MTN Group’s Recovery from Previous Challenges
MTN Group’s share price demonstrated a remarkable rebound, reflecting a turnaround after a challenging year in 2024 marked by macroeconomic pressures, particularly in Nigeria. In the first half of 2025, MTN reported a 23.2% rise in services revenue to R105.1 billion, with comprehensive earnings per share soaring by 300% to R6.57, reversing significant previous losses. By November, MTN had celebrated a milestone of surpassing 300 million customers, closing at R169.92 on January 2, showcasing 82% annual growth.
iOCO’s Successful Turnaround Strategy
iOCO, formerly EOH, demonstrated compelling growth in 2025 due to its effective turnaround strategy focused on reclaiming market share and restoring its image. Completing its financial year on July 31, the company reported profits of R258 million, a significant recovery from a R54 million loss the previous year. With a staggering 257% increase in operating profit, iOCO’s strategic changes—including a revised management structure and rebranding—contributed to a burgeoning profit per share, nearly doubling from the previous year.

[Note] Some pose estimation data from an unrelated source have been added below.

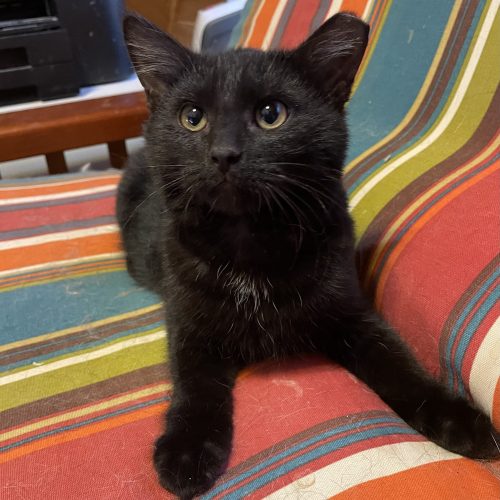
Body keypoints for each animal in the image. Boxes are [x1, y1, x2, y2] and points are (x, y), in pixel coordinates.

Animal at [117, 12, 499, 499]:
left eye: (271, 115)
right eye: (193, 117)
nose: (223, 153)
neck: (249, 242)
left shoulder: (352, 312)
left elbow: (397, 362)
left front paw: (459, 419)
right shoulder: (188, 321)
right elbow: (194, 381)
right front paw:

Telkom’s Reinvention and Return to Dividends
Once a state-run monopoly, Telkom has repositioned itself as a strong competitor in South Africa’s telecommunications arena, particularly within the growing prepaid market. 2025 marked the return of dividend payments for Telkom after a four-year hiatus, distributing R1.3 billion to shareholders following the profitable sale of its mast tower business, Swiftnet. The company’s “One Telkom” strategy has fostered sustained revenue growth, bolstering EBITDA margins and overall financial performance despite challenges in the South African market.